# Feature Engineering

I need to create some features for this data. There are too many categories to make one-hot encoded columns for each one. I was playing around with various frequency-related measures to do instead. I'm counting the occurrence of features and pairs of features, for 
both the dataset as a whole and for class one (target encoding technique).

Dividing the count by the number of rows results in tiny values at the tail. Dividing by the maximum count should be more 
numerically stable.

# To do

Right now I'm creating feature counts over the entire set of training data (except for ip, which is per calendar day). Data goes 
stale over time. It would be interesting to see whether the most useful features come from the last hour, 8 hours, day, 2 days, etc. 

In [1]:
import pyspark
import pyspark.sql.functions as F
import pyspark.sql.types as T

In [24]:
from itertools import combinations

In [2]:
%load_ext watermark
%watermark -iv

pyspark 2.4.3



In [3]:
# Comment these out to run on a cluster. Also, adjust memory to size of your laptop
pyspark.sql.SparkSession.builder.config('spark.driver.memory', '8g')
pyspark.sql.SparkSession.builder.config('spark.sql.shuffle.paritions', 5)

<pyspark.sql.session.SparkSession.Builder at 0x103a9ca90>

In [4]:
spark = pyspark.sql.SparkSession.builder.getOrCreate()

## Load the data

In [14]:
df = spark.read.parquet('../data/intermed/train.parquet')
class1 = spark.read.parquet('../data/intermed/train1.parquet')
test = spark.read.parquet('../data/intermed/test_supplement.parquet')

## Counting 

Each count table gets its own parquet

In [27]:
def make_count_table( sdf, groupby_clause, prefix ):
    
    if type(groupby_clause) == str:
        column_name = groupby_clause + '_pct' # for example: ip_pct
        join_clause = [groupby_clause]
    else:
        column_name = "_".join(groupby_clause)  # for example: device_os
        join_clause = groupby_clause
        
    file_name = ''.join([ prefix,column_name,'.parquet'])

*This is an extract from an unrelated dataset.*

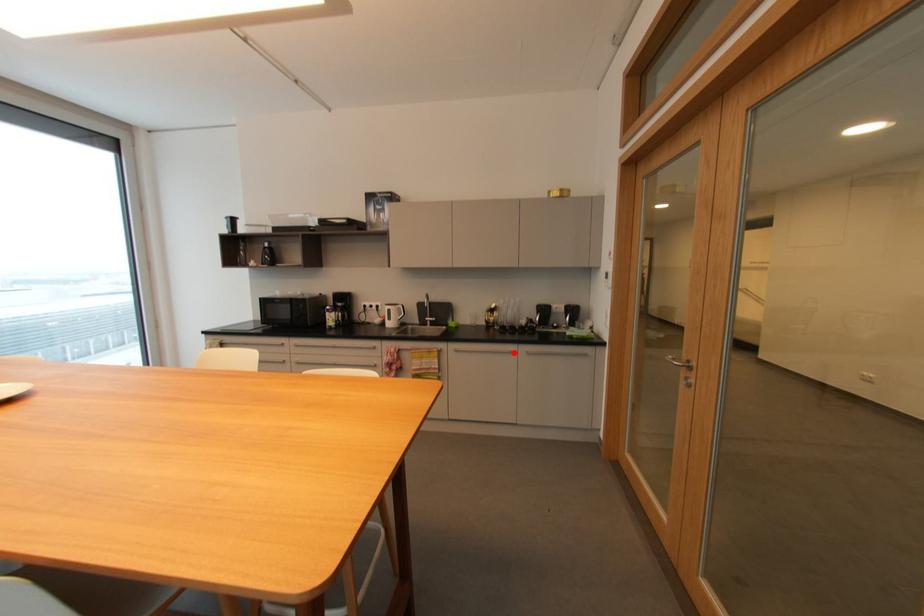
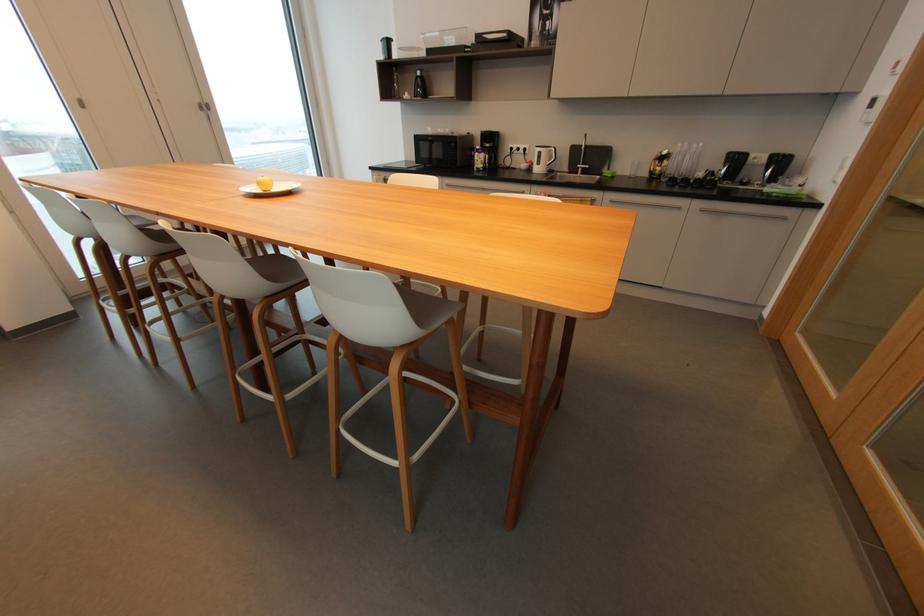
Locate, in the second image, the point that corresponds to the highlighted location in the first image.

    counts_sdf =  sdf.groupby( 
                        groupby_clause 
                ).count(
                ).orderBy(
                    'count', ascending = False
                )
    
    maxcnt = counts_sdf.select(F.max('count').alias('maxcnt')).collect()
    maxcnt = maxcnt[0].maxcnt
    
    counts_sdf = counts_sdf.withColumn('ratios',
                    F.col('count').astype(T.DoubleType())/float(maxcnt))
    counts_sdf = counts_sdf.drop('count').withColumnRenamed('ratios', column_name)
    
    counts_sdf.write.parquet('../data/features/' + file_name)
    return counts_sdf

## Device, OS, channel, app 

In [28]:
# not doing ip address yet -- it's special because IP's come and go more quickly over time
columns = [ 'device', 'os', 'channel', 'app' ]
bigrams = [ list(b) for b in combinations(columns,2)]

for c in columns:
    make_count_table( df, c, 'df_' )
    make_count_table( class1, c, 'tgt_')
    
for bigram in bigrams:
    make_count_table( df, bigram, 'df_' )
    make_count_table( class1, bigram, 'tgt_')
        

## IP

In [33]:
train_ip = df.select('ip', 'click_time')
test_ip = test.select('ip', 'click_time')
ip_data = train_ip.unionAll(test_ip)

ip_data = ip_data.withColumn('doy', F.dayofyear('click_time'))

In [35]:
# count how many times an ip appears each day
day_counts = ip_data.groupby(['doy','ip']).count()
# find the max count for each day
day_max = day_counts[['doy','count']]\
                .groupby(['doy'])\
                .max()\
                .withColumnRenamed('max(count)', 'day_max')\
                .drop('max(doy)')
# merge the max per day into the daily counts table
merge = day_counts.join(day_max, ['doy'], how='left')
# normalize all the counts by the max
ip_table = merge.withColumn('ip_pct',
                 F.col('count').astype(T.FloatType())/
                 F.col('day_max').astype(T.FloatType())
                ).drop(
                    'count'
                ).drop(
                    'day_max'
                )

In [37]:
ip_table.write.parquet('../data/features/ip_pct.parquet')

In [32]:
# barrier so I don't accidently kill my spark session by hitting return too many times
assert(0)

In [41]:
spark.stop()